(DATASET EXTRACT begins)

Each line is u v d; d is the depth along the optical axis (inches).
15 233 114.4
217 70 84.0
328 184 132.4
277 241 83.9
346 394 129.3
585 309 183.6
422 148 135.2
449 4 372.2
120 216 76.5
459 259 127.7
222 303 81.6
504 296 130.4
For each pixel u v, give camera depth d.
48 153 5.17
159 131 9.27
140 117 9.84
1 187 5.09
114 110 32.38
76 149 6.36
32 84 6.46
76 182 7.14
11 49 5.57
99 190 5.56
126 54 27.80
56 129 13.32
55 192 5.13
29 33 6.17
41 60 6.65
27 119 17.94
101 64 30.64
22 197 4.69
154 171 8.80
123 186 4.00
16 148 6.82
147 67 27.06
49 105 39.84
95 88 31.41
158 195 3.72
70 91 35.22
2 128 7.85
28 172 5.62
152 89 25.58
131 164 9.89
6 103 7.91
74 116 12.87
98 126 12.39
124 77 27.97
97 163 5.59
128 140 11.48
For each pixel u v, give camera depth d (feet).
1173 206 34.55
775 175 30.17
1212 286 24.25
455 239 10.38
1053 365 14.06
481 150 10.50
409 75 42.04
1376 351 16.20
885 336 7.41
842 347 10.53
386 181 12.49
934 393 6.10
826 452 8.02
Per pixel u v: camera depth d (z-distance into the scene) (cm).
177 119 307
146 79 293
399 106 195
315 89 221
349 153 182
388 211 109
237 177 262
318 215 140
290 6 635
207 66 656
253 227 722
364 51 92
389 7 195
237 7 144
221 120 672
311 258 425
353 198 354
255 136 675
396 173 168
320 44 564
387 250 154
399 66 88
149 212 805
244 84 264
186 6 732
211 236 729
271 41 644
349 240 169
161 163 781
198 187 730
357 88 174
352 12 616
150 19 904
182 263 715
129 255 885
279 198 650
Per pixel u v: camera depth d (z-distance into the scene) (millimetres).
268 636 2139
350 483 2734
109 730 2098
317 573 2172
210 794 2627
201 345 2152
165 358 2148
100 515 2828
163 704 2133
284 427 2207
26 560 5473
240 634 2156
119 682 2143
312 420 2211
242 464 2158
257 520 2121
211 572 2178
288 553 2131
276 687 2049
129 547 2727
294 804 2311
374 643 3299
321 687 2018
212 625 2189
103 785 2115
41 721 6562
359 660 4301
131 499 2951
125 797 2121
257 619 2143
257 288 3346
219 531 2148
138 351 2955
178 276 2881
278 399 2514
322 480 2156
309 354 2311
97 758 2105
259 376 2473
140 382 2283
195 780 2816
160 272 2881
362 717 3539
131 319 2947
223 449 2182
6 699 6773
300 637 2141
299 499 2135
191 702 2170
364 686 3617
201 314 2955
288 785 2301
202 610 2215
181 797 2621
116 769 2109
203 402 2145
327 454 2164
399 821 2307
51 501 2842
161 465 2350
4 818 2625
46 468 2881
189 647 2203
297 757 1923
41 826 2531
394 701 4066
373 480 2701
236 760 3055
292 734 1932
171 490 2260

(DATASET EXTRACT ends)

_EXERCISE PROMPT_
Copy every entry exactly; no part may be left out.

_ANSWER BOX_
Each line is u v d; d is the depth along the optical axis (inches).
15 233 114.4
217 70 84.0
328 184 132.4
277 241 83.9
346 394 129.3
585 309 183.6
422 148 135.2
449 4 372.2
120 216 76.5
459 259 127.7
222 303 81.6
504 296 130.4
For each pixel u v, give camera depth d.
48 153 5.17
159 131 9.27
140 117 9.84
1 187 5.09
114 110 32.38
76 149 6.36
32 84 6.46
76 182 7.14
11 49 5.57
99 190 5.56
126 54 27.80
56 129 13.32
55 192 5.13
29 33 6.17
41 60 6.65
27 119 17.94
101 64 30.64
22 197 4.69
154 171 8.80
123 186 4.00
16 148 6.82
147 67 27.06
49 105 39.84
95 88 31.41
158 195 3.72
70 91 35.22
2 128 7.85
28 172 5.62
152 89 25.58
131 164 9.89
6 103 7.91
74 116 12.87
98 126 12.39
124 77 27.97
97 163 5.59
128 140 11.48
For each pixel u v, give camera depth d (feet).
1173 206 34.55
775 175 30.17
1212 286 24.25
455 239 10.38
1053 365 14.06
481 150 10.50
409 75 42.04
1376 351 16.20
885 336 7.41
842 347 10.53
386 181 12.49
934 393 6.10
826 452 8.02
Per pixel u v: camera depth d (z-distance into the scene) (cm).
177 119 307
146 79 293
399 106 195
315 89 221
349 153 182
388 211 109
237 177 262
318 215 140
290 6 635
207 66 656
253 227 722
364 51 92
389 7 195
237 7 144
221 120 672
311 258 425
353 198 354
255 136 675
396 173 168
320 44 564
387 250 154
399 66 88
149 212 805
244 84 264
186 6 732
211 236 729
271 41 644
349 240 169
161 163 781
198 187 730
357 88 174
352 12 616
150 19 904
182 263 715
129 255 885
279 198 650
Per pixel u v: camera depth d (z-distance into the scene) (millimetres).
268 636 2139
350 483 2734
109 730 2098
317 573 2172
210 794 2627
201 345 2152
165 358 2148
100 515 2828
163 704 2133
284 427 2207
26 560 5473
240 634 2156
119 682 2143
312 420 2211
242 464 2158
257 520 2121
211 572 2178
288 553 2131
276 687 2049
129 547 2727
294 804 2311
374 643 3299
321 687 2018
212 625 2189
103 785 2115
41 721 6562
359 660 4301
131 499 2951
125 797 2121
257 619 2143
257 288 3346
219 531 2148
138 351 2955
178 276 2881
278 399 2514
322 480 2156
309 354 2311
97 758 2105
259 376 2473
140 382 2283
195 780 2816
160 272 2881
362 717 3539
131 319 2947
223 449 2182
6 699 6773
300 637 2141
299 499 2135
191 702 2170
364 686 3617
201 314 2955
288 785 2301
202 610 2215
181 797 2621
116 769 2109
203 402 2145
327 454 2164
399 821 2307
51 501 2842
161 465 2350
4 818 2625
46 468 2881
189 647 2203
297 757 1923
41 826 2531
394 701 4066
373 480 2701
236 760 3055
292 734 1932
171 490 2260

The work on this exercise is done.